Here we have one POW receiving a box of chocolates or cigarettes, while the second POW receives a highly useful tin of ‘boot polish’ to polish his home made wooden clogs with. Note that the POW’s are also well dressed with neat short and belt, in reality they were just wearing home made loin cloths or G strings. They both appear to be in good health with pink skin and plenty of ‘meat’, which also would not have been true.
Details on what really occurred with Red Cross food issues follows.
The Japanese refused to allow Red Cross relief parcels to be distributed, so any supplementing of the meager rations depended on the ingenuity of the prisoners themselves.

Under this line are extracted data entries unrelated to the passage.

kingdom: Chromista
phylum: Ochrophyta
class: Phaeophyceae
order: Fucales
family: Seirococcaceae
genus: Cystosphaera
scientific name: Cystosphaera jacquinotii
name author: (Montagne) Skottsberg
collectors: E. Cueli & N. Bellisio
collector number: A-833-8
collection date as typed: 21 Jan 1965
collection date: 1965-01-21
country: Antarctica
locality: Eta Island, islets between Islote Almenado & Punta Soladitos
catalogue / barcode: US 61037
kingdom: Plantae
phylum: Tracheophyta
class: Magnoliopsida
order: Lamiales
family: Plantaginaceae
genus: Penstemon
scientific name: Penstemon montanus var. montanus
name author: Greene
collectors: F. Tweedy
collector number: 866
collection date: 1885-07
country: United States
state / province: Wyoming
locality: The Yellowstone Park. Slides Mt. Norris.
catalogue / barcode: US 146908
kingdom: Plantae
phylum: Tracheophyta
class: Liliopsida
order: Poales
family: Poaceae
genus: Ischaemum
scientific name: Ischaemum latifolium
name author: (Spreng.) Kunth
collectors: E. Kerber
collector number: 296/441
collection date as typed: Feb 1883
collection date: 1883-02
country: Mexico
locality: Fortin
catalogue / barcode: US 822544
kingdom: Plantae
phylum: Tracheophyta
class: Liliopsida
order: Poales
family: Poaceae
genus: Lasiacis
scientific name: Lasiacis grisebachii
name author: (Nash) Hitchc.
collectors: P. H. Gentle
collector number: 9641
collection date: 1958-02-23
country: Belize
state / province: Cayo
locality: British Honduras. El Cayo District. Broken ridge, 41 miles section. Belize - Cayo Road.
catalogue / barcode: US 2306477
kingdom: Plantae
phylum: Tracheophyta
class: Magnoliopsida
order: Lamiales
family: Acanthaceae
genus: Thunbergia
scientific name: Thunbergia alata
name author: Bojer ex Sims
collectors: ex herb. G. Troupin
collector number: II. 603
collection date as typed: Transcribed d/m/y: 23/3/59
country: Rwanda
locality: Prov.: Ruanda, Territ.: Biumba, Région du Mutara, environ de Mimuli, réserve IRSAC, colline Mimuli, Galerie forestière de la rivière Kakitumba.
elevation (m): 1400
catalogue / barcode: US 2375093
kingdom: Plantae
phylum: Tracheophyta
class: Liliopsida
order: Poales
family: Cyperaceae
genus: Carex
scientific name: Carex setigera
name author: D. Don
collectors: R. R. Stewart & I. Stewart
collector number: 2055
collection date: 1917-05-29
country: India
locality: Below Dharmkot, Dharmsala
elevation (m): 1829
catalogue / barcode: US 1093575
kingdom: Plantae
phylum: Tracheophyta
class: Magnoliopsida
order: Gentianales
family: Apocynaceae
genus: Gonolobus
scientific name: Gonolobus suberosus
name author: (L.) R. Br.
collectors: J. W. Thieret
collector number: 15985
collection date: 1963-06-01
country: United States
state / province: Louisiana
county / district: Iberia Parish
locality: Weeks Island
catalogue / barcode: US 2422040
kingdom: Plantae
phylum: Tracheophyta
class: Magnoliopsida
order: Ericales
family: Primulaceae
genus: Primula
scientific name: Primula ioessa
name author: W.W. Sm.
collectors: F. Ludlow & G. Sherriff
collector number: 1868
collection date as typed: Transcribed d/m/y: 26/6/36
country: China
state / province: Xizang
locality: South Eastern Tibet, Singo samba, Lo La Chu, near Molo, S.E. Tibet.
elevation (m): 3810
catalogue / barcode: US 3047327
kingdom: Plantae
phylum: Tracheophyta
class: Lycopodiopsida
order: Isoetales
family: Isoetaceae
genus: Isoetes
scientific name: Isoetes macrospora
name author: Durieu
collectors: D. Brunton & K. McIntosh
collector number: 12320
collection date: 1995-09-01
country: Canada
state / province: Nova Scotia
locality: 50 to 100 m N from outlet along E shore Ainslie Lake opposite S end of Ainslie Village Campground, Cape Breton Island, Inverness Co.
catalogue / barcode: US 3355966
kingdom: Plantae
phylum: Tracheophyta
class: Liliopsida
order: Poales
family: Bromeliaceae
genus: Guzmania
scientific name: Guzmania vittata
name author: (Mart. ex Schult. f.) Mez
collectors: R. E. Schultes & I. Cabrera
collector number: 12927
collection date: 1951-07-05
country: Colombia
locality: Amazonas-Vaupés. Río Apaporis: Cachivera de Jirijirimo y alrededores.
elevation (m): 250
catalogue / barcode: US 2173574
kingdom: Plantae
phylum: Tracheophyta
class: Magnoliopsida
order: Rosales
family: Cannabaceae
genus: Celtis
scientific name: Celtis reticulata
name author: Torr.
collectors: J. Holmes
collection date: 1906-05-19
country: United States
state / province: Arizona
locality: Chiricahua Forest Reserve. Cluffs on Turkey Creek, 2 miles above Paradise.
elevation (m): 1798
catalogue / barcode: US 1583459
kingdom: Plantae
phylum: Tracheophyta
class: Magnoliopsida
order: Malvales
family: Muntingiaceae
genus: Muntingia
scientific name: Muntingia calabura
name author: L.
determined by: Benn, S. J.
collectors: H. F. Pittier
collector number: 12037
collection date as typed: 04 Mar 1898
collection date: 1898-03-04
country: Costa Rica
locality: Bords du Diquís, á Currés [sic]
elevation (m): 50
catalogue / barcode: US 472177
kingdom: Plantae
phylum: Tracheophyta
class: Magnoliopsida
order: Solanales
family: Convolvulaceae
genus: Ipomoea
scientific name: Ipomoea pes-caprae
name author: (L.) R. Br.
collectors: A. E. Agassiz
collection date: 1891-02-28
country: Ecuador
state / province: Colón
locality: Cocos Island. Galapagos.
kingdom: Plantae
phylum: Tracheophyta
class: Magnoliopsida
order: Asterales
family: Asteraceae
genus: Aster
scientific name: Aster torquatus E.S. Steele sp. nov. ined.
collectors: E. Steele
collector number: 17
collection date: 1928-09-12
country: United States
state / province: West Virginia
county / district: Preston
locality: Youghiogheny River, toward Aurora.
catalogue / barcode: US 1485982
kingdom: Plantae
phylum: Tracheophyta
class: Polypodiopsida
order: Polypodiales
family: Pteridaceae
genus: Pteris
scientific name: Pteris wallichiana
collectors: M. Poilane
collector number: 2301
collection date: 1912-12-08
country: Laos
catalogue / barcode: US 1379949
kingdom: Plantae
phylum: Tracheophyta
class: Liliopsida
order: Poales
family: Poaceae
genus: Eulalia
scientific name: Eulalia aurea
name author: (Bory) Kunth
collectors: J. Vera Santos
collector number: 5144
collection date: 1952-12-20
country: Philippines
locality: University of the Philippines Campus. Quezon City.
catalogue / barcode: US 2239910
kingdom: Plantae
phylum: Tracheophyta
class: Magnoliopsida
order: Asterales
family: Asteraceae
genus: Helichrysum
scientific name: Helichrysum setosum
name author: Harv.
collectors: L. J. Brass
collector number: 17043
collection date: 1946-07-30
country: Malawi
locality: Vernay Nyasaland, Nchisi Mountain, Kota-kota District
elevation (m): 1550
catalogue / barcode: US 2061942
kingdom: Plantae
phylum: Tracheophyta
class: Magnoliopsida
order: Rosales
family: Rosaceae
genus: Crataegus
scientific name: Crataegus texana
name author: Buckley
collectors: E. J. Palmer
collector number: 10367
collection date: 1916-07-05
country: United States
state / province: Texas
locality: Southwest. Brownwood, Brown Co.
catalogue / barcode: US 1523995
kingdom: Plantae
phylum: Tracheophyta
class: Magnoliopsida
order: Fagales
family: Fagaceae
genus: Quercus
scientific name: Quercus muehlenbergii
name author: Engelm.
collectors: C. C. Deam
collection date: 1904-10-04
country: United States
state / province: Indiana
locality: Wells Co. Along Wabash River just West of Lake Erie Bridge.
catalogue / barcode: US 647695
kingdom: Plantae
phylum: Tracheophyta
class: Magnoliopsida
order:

‘The Red Cross was faced with enormous difficulties in getting to these camps and inspecting them. All too often the necessary documents needed for a visit were not issued and, as an example, the Japanese did not even tell the Red Cross how many POW camps they ran. The Red Cross were told by the Japanese that there were 42 POW camps when there were over 100. Getting any type of communication back to Britain was made all but impossible by the Japanese, so that families in Britain had no idea as to what was going on with regards to their loved ones in the Far East. The Red Cross received a degree of criticism for this after the war, but given the circumstances they found themselves in (their Borneo delegate and his wife were shot for trying to get a list of prisoner names off of the Japanese) such criticism was harsh.
During World War 2, the belligerent nations in Western Europe allowed the Red Cross to carry out its work of supporting those who had been taken prisoner. The same was not as true in the Pacific and Eastern European theatres of war. At the Changi camp run by the Japanese in Singapore, on average, a POW received a fraction of one food parcel sent by the Red Cross in the three-and-a half years that the camp was open. They also received just one letter per year. The Red Cross was linked to the Geneva Conventions on how captured personnel should be treated and Japan had not signed up to this.
In August 1942, the Japanese ordered that no neutral ship, even flying the flag of the Red Cross, would be allowed in Japanese waters. Clearly this meant that food parcels for POW’s held in Japan could not be sent. Food parcels were stockpiled in Vladivostok from September 1943 on, but they remained there until November 1944 when the Japanese allowed one ship to transport parcels to Japan. However, how much of this consignment actually got to POW’s or internees is not known. A second shipment never occurred as the ship was sunk.
The Japanese put a limit on the number of words a POW could receive in a letter. The maximum was 25 words that had to be typed in capital letters. Sending a letter from a POW camp was even more difficult as the Japanese had little time for POW’s who had surrendered. Such indifference meant that very little news came from the camps to families and the Red Cross could do little to change this.’